Typically, Elasticsearch is used through HTTP by binding to localhost. Commonly, we think that external hosts cannot connect to something behind a firewall or that is listening to localhost. But think about it: your web browser can reach your localhost, and it might be able to reach servers on your company internal network. So, any website that you visit can send requests to your local Elasticsearch node. Your browser will happily do an HTTP-request to 127.0.0.1/_search. Consequently, any website can go mining in whatever data is in your local-running Elasticsearch, and then POST its findings somewhere else. Adjustments to the settings for cross-origin resource sharing does help, but it’s still possible to search using JSONP-requests.

We recommend running Elasticsearch in a virtual machine when you develop on a machine that you also use to surf the web. Also, don’t keep any sensitive data locally, and disable any dynamic scripts.

Recommended Solutions

Restricting access to indexes and adding authentication and SSL can be done with numerous tools, though the implementation of these is outside the scope of this article. Nginx is quite popular for these purposes. Additionally, there are various Elasticsearch plugins that attempt to add things such as basic authorization. You can configure ACLs that implement SSL, HTTP basic auth, and restrict the number of available methods and paths.
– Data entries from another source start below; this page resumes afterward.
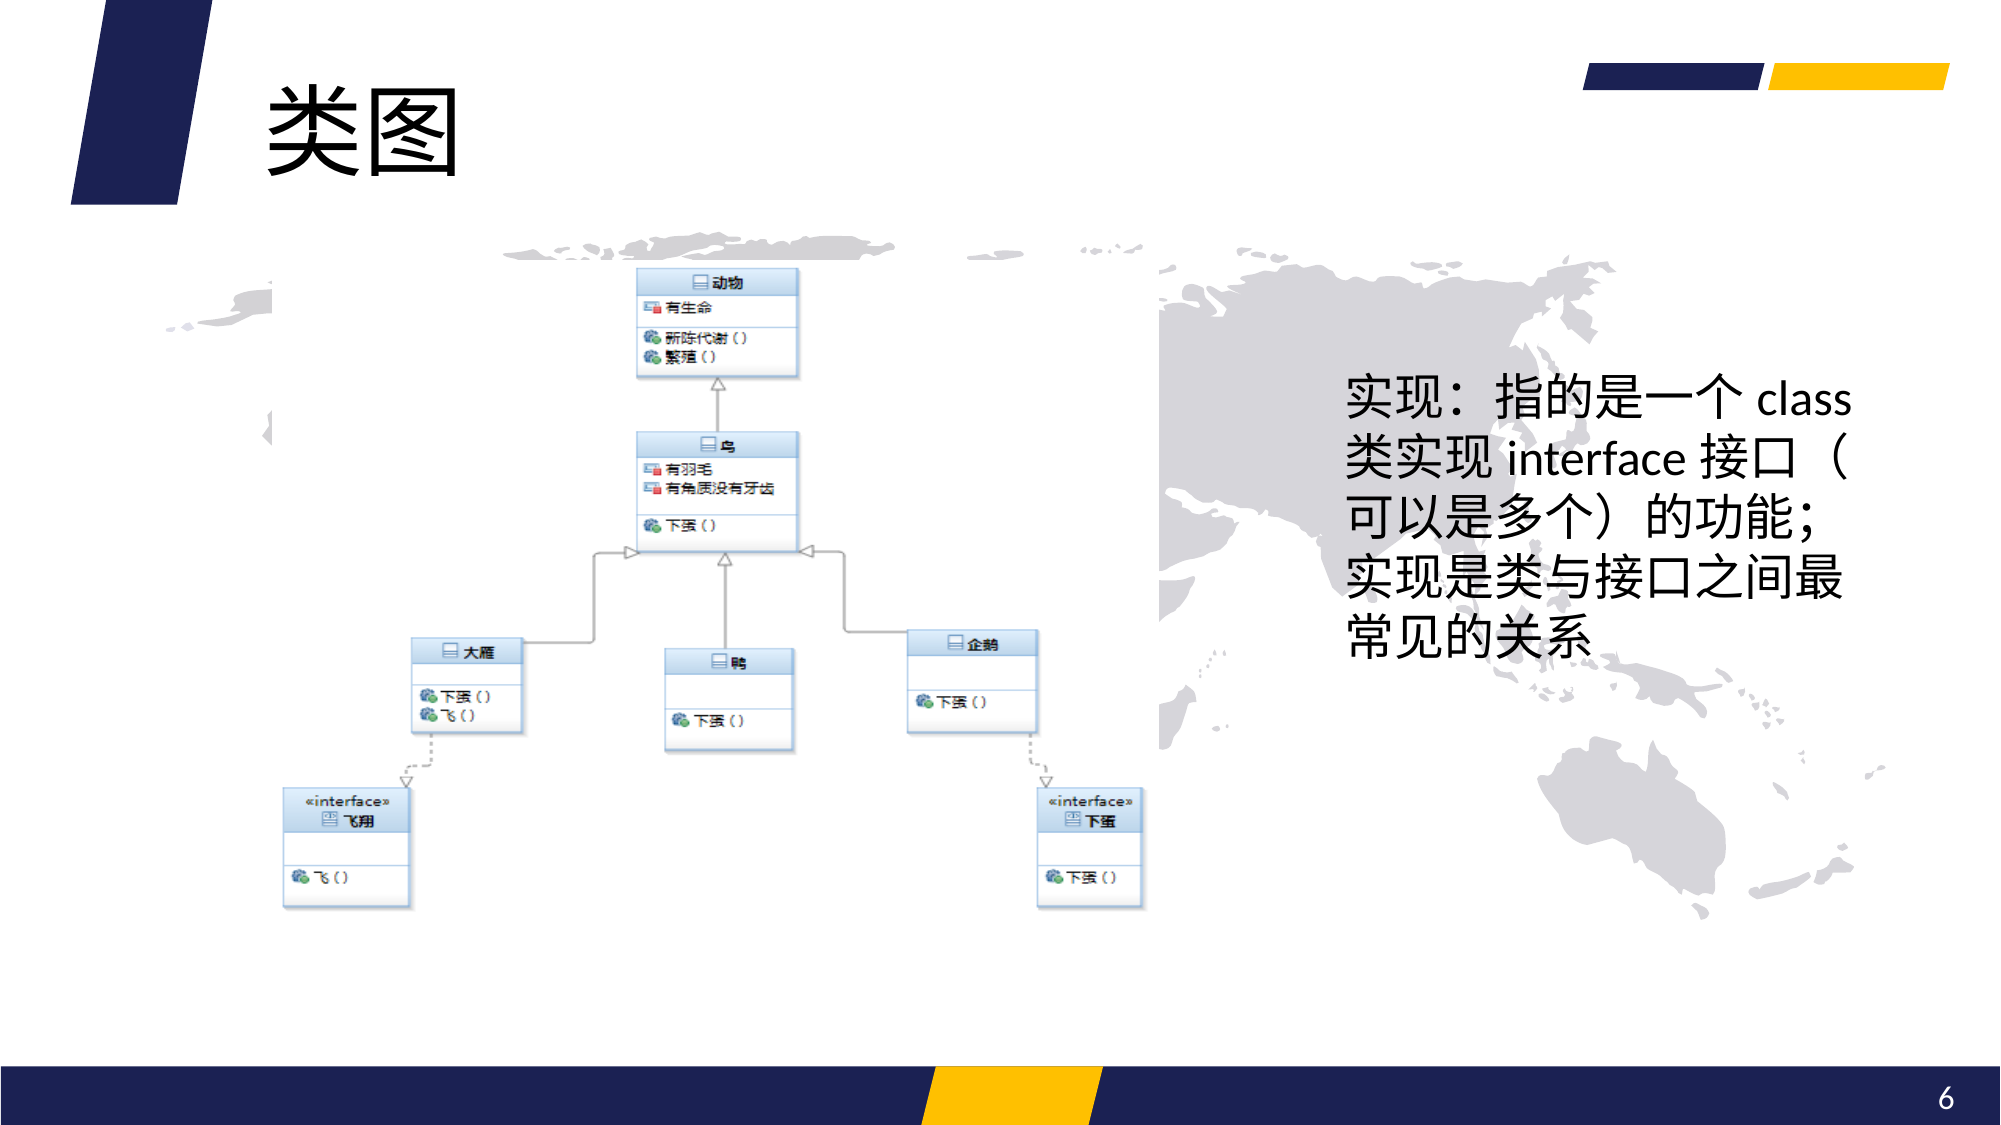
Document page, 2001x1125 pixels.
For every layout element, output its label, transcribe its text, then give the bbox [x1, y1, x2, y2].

slide_number 6 [1503, 1065, 1970, 1125]
text_box [68, 0, 215, 207]
text_box [919, 1064, 1106, 1125]
text_box 类图 [244, 58, 2000, 199]
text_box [164, 231, 1886, 921]
text_box [1091, 1064, 2000, 1125]
picture [272, 259, 1159, 933]
text_box [0, 1064, 935, 1125]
Even though Elasticsearch is multi-tenant and can readily serve many different users and applications on the same cluster, at some point you might want to create multiple clusters for partitioning resources and providing segmentation for additional security. We recommend this distribution to reduce the impact of a problem in a specific area. For example, if you get a sudden increase in traffic, the corresponding increase in logging throughput (probably done with Logstash and Kibana, right?) shouldn't impact the performance of the more critical applications.

Cool stuff is continuously trickling into Elasticsearch, which is being developed at a mind-blowing pace. Some of these improvements will make life easier when dealing with a few of the challenges mentioned here. Others may introduce new challenges.

You should always assume that security is left to you. Remember, security is an onion, and good strategies have multiple layers. Don’t let Elasticsearch be a weak layer in your application’s security onion!